(MATERIAL TO PROCESS)
=== Section Start ===

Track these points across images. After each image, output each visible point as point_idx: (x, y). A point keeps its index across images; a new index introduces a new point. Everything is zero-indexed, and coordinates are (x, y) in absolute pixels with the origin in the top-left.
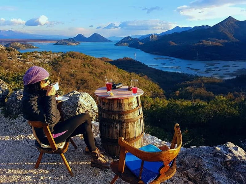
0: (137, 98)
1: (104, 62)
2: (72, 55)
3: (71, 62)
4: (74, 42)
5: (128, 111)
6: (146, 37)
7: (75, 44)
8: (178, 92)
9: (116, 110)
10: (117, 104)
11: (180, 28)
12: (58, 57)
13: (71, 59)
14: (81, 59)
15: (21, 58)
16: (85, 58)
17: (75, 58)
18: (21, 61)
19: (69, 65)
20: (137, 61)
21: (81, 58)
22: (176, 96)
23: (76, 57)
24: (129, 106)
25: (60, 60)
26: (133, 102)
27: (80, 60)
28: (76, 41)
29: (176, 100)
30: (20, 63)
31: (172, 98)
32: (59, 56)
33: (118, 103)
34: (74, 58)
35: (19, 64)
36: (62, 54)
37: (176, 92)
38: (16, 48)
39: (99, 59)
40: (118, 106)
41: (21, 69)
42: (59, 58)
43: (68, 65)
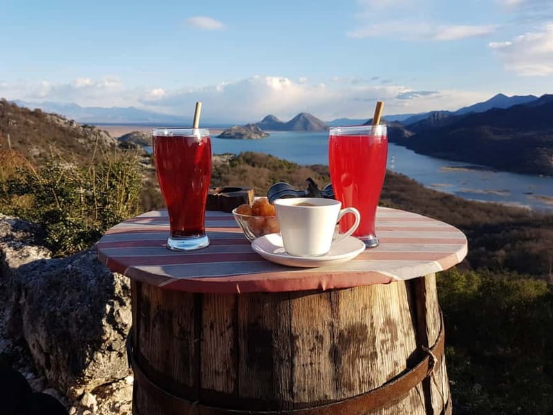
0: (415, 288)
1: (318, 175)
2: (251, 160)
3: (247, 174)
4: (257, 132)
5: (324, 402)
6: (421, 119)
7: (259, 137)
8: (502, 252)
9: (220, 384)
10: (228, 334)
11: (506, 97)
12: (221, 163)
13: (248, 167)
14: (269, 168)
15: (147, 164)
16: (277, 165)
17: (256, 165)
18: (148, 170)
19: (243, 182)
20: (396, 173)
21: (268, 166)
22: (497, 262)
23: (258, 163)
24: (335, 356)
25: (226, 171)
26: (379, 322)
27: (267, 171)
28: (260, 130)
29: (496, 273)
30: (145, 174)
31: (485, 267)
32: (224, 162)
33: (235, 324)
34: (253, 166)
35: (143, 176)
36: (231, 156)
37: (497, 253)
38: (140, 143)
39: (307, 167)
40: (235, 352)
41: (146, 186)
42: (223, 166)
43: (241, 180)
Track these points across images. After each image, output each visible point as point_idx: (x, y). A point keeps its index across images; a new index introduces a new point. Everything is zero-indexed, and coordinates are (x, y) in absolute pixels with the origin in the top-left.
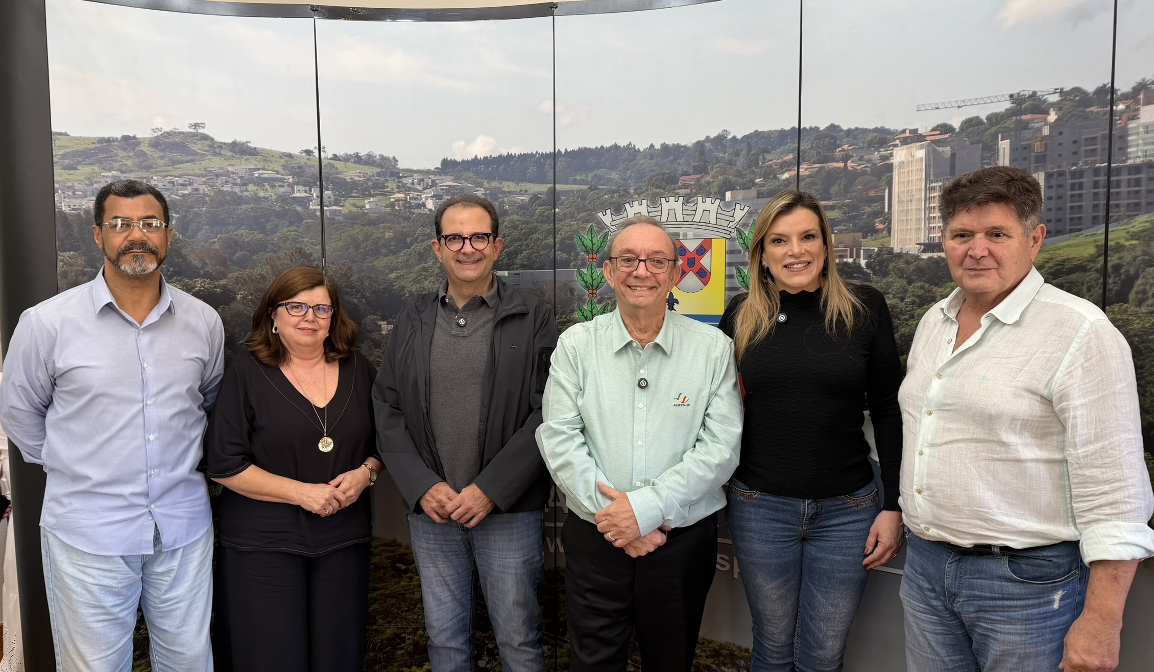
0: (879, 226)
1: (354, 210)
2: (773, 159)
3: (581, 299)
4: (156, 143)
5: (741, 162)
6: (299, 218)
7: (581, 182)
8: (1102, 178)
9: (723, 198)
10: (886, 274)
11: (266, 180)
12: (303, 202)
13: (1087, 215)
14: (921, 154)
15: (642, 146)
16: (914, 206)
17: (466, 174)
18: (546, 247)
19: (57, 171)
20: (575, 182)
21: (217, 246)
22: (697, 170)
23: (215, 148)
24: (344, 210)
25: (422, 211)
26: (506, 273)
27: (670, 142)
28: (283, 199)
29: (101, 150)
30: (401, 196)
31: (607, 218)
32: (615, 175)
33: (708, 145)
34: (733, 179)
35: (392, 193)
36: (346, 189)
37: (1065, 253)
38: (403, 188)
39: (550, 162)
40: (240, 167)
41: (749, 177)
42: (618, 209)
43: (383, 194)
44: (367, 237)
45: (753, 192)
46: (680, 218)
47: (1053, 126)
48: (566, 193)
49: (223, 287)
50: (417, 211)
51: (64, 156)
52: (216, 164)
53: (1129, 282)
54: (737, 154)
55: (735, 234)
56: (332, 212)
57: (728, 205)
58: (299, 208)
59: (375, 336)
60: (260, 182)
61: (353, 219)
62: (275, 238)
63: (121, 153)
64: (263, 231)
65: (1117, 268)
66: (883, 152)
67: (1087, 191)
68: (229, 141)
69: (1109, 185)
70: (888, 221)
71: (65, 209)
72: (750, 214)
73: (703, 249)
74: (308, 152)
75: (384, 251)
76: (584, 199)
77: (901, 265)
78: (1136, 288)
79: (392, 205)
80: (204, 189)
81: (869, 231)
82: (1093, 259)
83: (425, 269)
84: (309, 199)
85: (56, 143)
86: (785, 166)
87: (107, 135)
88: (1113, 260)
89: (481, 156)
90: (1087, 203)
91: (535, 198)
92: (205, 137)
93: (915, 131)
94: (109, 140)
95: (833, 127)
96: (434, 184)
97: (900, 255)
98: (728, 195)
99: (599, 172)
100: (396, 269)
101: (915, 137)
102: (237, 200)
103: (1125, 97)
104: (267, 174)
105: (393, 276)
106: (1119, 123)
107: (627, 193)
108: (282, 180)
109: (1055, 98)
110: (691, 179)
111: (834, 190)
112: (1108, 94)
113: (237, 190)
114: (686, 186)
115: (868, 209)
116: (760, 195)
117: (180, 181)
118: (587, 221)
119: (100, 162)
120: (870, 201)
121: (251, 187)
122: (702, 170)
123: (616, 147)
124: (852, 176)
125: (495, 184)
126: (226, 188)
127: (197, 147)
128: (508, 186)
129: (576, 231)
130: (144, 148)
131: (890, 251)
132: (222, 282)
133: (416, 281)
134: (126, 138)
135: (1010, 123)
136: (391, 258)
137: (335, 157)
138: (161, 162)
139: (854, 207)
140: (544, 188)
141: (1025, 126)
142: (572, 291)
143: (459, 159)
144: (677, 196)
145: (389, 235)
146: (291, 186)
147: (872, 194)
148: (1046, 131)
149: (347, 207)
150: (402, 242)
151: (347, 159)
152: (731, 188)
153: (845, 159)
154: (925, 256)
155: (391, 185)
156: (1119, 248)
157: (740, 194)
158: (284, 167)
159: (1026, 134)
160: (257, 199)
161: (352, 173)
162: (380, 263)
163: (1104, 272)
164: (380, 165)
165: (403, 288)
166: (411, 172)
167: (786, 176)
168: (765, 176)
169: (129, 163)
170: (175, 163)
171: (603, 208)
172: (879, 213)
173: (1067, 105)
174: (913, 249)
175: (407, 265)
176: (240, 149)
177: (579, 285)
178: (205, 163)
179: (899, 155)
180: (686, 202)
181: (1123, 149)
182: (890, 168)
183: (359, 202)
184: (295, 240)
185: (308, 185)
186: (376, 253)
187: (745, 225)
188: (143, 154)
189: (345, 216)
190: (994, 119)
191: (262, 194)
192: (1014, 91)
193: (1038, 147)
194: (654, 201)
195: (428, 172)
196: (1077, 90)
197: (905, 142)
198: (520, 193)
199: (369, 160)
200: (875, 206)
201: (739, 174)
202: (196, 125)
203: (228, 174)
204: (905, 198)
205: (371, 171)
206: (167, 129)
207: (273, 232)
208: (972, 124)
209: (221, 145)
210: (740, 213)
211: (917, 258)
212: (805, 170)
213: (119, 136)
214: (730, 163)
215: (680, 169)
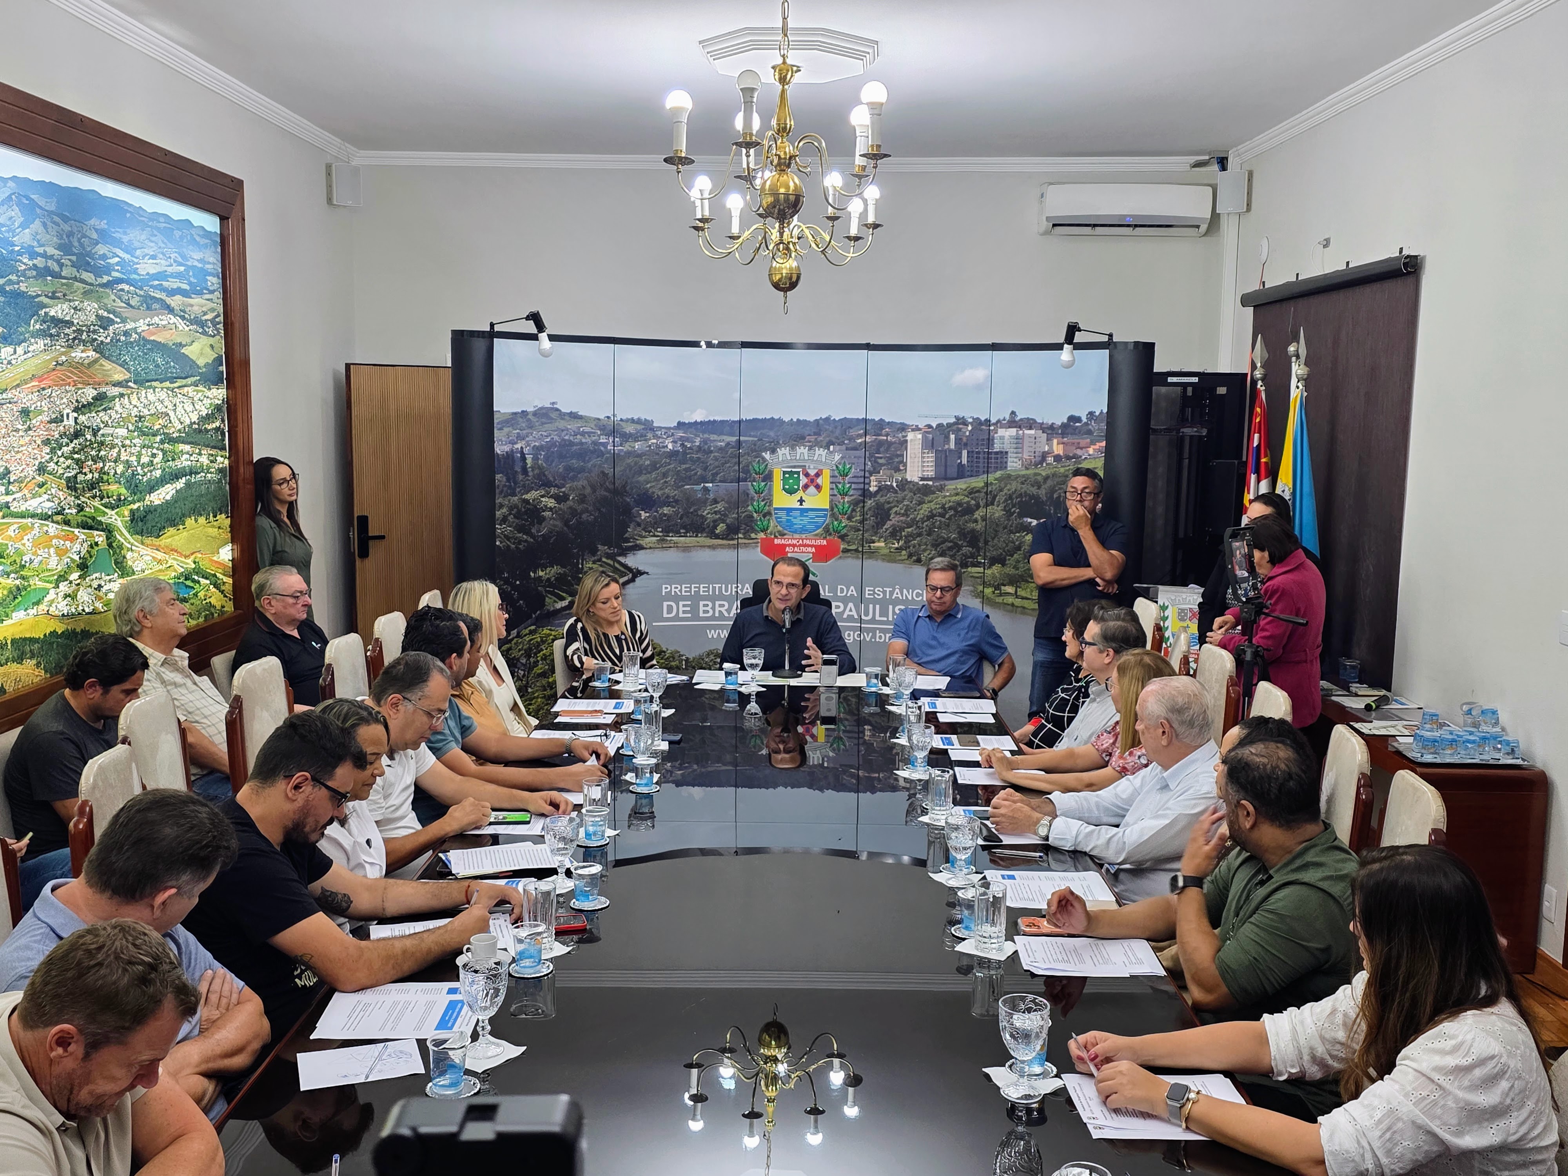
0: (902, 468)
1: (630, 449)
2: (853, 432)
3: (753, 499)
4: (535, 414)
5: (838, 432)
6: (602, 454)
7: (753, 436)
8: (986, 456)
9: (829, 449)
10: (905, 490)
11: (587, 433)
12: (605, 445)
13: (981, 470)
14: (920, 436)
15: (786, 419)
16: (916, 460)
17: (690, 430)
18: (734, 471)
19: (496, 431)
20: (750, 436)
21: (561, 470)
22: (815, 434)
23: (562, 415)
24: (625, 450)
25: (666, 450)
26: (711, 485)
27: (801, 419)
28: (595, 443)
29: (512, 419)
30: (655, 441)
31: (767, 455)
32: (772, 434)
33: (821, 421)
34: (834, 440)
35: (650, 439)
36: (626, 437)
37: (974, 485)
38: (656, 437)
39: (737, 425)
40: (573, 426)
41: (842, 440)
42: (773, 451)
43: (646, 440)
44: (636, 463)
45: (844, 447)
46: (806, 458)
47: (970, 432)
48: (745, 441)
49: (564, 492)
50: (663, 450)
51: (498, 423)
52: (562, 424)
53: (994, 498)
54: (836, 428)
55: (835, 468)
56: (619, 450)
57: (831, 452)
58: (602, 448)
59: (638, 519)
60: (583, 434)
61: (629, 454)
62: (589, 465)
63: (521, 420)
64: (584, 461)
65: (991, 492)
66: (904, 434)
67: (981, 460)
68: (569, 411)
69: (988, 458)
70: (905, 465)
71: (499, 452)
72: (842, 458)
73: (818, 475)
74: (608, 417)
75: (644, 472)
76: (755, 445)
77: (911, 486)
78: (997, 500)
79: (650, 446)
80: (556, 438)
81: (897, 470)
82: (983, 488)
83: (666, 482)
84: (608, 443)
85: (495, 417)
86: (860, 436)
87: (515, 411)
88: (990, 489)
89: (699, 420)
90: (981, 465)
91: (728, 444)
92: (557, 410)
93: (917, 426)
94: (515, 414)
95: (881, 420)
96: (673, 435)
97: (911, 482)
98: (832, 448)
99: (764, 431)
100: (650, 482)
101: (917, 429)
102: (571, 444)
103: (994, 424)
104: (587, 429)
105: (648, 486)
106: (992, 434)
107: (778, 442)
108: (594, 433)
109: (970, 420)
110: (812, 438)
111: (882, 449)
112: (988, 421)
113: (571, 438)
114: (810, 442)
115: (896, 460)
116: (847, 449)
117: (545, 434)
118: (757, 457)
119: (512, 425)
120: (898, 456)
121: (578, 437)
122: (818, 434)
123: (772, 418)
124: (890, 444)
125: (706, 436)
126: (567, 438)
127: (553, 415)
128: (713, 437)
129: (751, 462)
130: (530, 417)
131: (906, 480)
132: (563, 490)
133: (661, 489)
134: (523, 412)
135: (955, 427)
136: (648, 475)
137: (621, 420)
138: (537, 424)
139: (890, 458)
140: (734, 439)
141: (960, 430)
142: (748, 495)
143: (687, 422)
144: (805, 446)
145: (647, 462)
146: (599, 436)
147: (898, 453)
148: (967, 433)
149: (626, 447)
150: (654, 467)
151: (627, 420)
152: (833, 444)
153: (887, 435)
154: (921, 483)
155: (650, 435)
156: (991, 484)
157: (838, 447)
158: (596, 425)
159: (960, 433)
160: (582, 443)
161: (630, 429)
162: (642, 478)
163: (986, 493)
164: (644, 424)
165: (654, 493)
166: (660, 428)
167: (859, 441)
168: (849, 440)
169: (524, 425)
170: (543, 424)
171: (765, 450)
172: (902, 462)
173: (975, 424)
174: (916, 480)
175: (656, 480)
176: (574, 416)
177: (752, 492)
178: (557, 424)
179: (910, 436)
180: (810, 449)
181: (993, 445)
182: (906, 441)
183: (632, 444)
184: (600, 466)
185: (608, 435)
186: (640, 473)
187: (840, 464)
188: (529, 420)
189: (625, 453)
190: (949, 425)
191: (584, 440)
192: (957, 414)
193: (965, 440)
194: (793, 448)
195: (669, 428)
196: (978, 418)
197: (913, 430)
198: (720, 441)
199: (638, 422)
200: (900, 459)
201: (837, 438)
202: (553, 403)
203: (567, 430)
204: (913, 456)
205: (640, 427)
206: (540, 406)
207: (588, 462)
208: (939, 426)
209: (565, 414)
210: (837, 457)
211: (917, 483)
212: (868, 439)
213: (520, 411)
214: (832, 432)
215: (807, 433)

=== Section End ===

(AIM OF THE TASK)
Copy the material word for word, beginning with its first line and ending after the line that contains "36: (62, 54)", with both of those lines included. Leave the pictures out of your copy.

(WRITTEN SOLUTION)
Track these points across images. After each image, output each visible point as point_idx: (x, y). A point keeps its index across images; a new index introduces a new point. Everything is zero-indexed, and coordinates are (x, y) in absolute pixels with the origin in the top-left.
0: (137, 98)
1: (104, 62)
2: (72, 55)
3: (71, 62)
4: (74, 42)
5: (128, 111)
6: (146, 37)
7: (75, 44)
8: (178, 92)
9: (116, 110)
10: (117, 104)
11: (180, 28)
12: (58, 57)
13: (71, 59)
14: (81, 59)
15: (21, 58)
16: (85, 58)
17: (75, 58)
18: (21, 61)
19: (69, 65)
20: (137, 61)
21: (81, 58)
22: (176, 96)
23: (76, 57)
24: (129, 106)
25: (60, 60)
26: (133, 102)
27: (80, 60)
28: (76, 41)
29: (176, 100)
30: (20, 63)
31: (172, 98)
32: (59, 56)
33: (118, 103)
34: (74, 58)
35: (19, 64)
36: (62, 54)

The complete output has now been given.